BEGIN Listed records
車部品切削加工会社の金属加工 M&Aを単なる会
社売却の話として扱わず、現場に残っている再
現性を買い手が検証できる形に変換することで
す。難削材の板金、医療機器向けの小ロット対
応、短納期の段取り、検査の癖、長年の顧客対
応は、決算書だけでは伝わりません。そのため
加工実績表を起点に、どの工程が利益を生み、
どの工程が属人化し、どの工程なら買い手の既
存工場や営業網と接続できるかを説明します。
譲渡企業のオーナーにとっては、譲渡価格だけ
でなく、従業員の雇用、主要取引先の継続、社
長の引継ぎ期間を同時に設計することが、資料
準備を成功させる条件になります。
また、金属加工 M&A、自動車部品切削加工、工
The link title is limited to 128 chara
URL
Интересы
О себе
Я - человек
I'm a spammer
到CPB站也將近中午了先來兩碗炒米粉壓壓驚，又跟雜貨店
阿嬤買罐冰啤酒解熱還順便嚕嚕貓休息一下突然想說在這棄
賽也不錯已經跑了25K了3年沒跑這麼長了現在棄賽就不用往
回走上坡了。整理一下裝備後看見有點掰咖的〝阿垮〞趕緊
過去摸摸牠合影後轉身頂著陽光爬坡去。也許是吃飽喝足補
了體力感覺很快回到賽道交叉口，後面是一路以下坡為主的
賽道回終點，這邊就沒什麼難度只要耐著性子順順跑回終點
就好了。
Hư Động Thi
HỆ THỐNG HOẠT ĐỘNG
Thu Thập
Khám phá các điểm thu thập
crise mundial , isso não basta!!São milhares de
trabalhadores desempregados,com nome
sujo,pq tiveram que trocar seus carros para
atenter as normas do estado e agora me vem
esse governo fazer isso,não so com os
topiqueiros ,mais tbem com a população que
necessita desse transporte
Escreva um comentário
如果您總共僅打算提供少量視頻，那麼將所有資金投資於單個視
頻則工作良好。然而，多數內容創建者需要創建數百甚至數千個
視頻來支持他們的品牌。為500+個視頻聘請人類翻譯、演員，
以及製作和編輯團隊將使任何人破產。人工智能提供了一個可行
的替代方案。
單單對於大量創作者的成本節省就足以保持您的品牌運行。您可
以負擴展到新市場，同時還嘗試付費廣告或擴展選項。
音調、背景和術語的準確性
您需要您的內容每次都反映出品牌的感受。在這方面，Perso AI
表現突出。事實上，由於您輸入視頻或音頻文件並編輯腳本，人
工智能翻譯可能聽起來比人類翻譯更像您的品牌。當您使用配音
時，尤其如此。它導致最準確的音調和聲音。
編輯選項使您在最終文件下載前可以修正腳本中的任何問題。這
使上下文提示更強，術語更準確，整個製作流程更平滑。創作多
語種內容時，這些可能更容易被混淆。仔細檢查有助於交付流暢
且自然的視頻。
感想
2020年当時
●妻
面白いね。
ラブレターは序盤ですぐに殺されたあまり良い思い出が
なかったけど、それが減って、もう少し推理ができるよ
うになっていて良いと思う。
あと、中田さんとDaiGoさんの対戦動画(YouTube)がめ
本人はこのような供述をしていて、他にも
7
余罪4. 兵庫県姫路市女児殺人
END Listed records
Exercise objective:
Your reply must be a single number: the count of lines in the listing that hold "isso".

Answer below:
2